Изменить размер шрифта - +
Тогда я меняю тактику и жалостливо пищу: — Пробочки, Игорь Сергеевич.

— Ладно, проходите, — повелительно бросает он.

Я стремительно семеню к незанятому месту. Свободное место осталось только одно, и оно, конечно же, прямо около него (специально для меня, что ли, держали?). Я стараюсь удержать нервную дрожь, предательски шевельнувшуюся во мне. Озноб прокатился по спине и поднялся до самых плеч. Я стараюсь не смотреть в его сторону, но все равно чувствую исходящее от него раздражение.

— …Ольга Валерьевна, — произносит он, по-видимому, уже не в первый раз, судя по тому, с каким любопытством устремлены на меня все взгляды за этим длинным столом. — Вы вообще где находитесь? Я к вам обращаюсь.

— А… что? — вскидываюсь я и машинально хватаю ручку и открываю ежедневник на пустой странице, собираясь записывать за Его Превосходительством.

— Вам необходимо представить отчет о показателях эффективности каждого подразделения за прошедший квартал. Через три дня.

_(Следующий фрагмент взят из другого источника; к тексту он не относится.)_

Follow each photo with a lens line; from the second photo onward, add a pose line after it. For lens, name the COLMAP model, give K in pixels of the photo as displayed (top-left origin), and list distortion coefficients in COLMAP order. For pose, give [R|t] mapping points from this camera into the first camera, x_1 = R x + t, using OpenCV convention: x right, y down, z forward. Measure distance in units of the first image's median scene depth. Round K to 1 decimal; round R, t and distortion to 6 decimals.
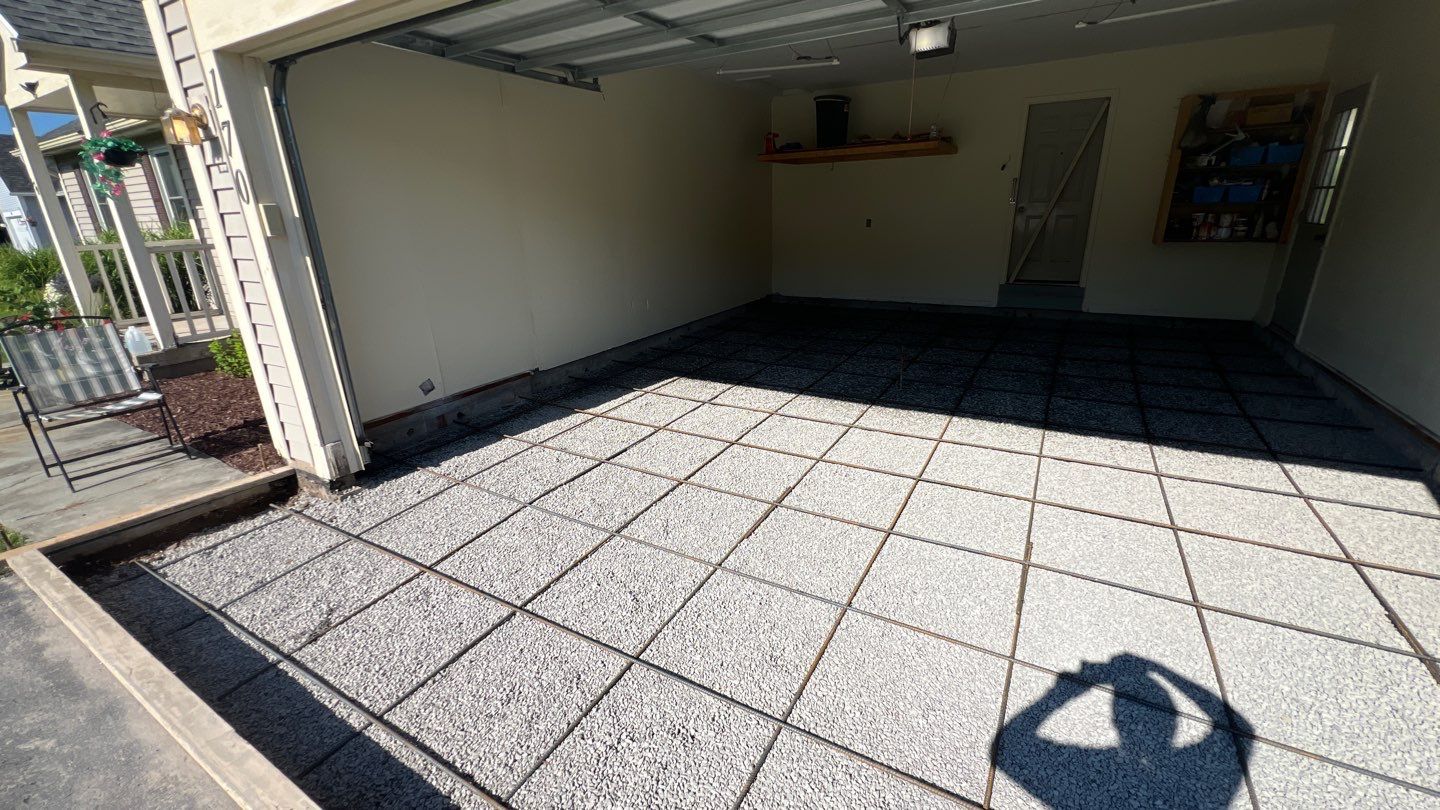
lens RADIAL K [[572.6, 0, 721.8], [0, 572.6, 402.7], [0, 0, 1]] dist [0.002052, -0.000966]
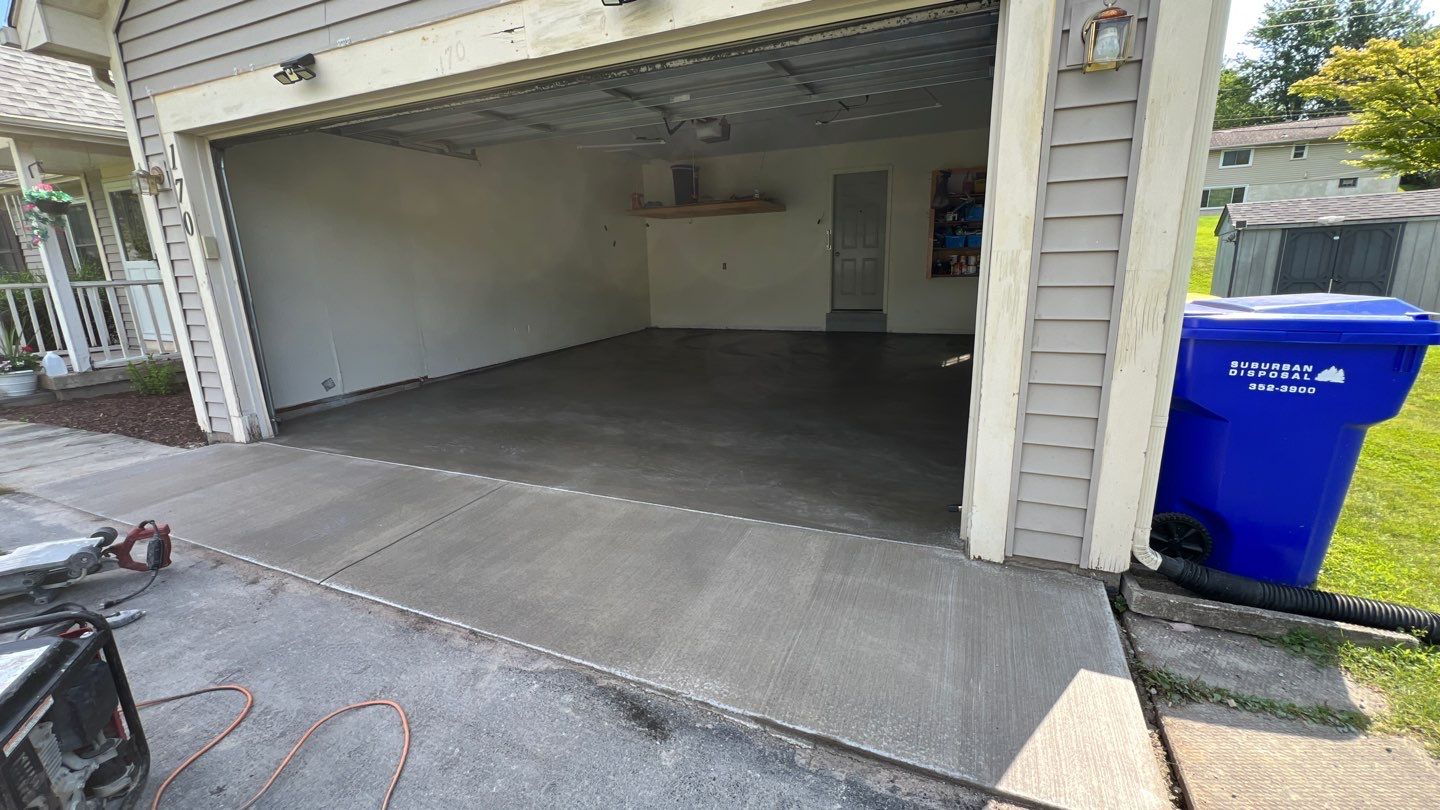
lens RADIAL K [[572.6, 0, 718.7], [0, 572.6, 402.6], [0, 0, 1]] dist [0.002052, -0.000966]
pose [[0.993074, -0.028620, 0.113949, 0.187744], [0.038916, 0.995255, -0.089180, 0.156785], [-0.110856, 0.092997, 0.989476, -0.329057]]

Сердце преждевременно ударяется в грудь: «Нет, я категорически отказываюсь это записывать!»

— Вы понимаете, о чем я говорю?

О, я прекрасно понимаю, о чем он.

— Какие три дня? — нарушаю я воцарившуюся тишину своим воплем. Все смотрят на меня, кто-то ехидно, кто-то с жалостью. — Там не меньше двух недель кропотливого труда надо!

— А я сказал, срочно, — рычит он.

— Что за спешка-то? — вскипаю я и думаю о том, что еще вчера эти показатели никому не нужны были, а тут вдруг такая срочность — с чего бы? Но мое негодование разбивается о ледяную скалу равнодушия.

Он проводит по лацкану своего дорогого пиджака, протягивает загорелую руку, блеснув из-под рукава часами, которые стоят целое состояние, неторопливо наполняет водой стакан, но пить почему-то не пьет, смотрит на меня.

— Да там под эту работу надо еще целый отдел набирать! — делаю я слабые попытки отвоевать себе еще немного времени.

В моем воображении возникают огромные простыни таблиц и расчетов, которые необходимо произвести, чтобы потом предоставить Завьялову небольшие аккуратные листочки с красивыми цифрами. Видимо, наблюдая в качестве результата огромных трудов эти симпатичные аккуратненькие листочки с различными коэффициентами и показателями эффективности, он не очень представляет себе весь объем работ, который нужно сделать.

— Я сказал, через три дня, значит, через три дня, — с нажимом говорит он.

Я вижу, как от его взгляда стынет воздух, схватываясь по краям тонкой корочкой льда. Я смотрю на него прямо в упор, не отводя глаз. Лед искажается мелкими морщинками, потом огромная трещина пересекает его насквозь. В моей душе вдруг просыпаются абсолютные равнодушие и пофигизм, заправленные бешенством и злостью: «Да ну его в пень!»

— Конечно, сделаю! — вдруг браво, неожиданно для себя заявляю я и так щелкаю ручкой, что ее верхняя часть вместе со стержнем на пружинке отлетает куда-то в сторону и движется с ускорением по направлению к противоположной стене. Лучше б я в глаз ему зарядила, ей-богу, может, легче бы стало, хоть ненамного.

— Не за три, за два дня сделаю!

И кто меня за язык тянул?

— Вас никто за язык не тянул, Ольга Валерьевна. За два так за два. Послезавтра ждем вас с отчетом. Завтра — промежуточные результаты, — безразлично смотрит на меня, с раздражением выплевывая безжалостные слова.

Все вернулось на круги своя. Та мимолетная теплота, которая вчера, да и в ресторане тоже, светилась в его взгляде, улетучилась, как и не бывало вовсе. Я пытаюсь вспомнить: «Может, мне показалось? Или все приснилось? И все это было слабой иллюзией и самообманом?»

Я смотрю на его вперенные в меня темные глаза, четко очерченные густыми черными ресницами, и мне становится холодно.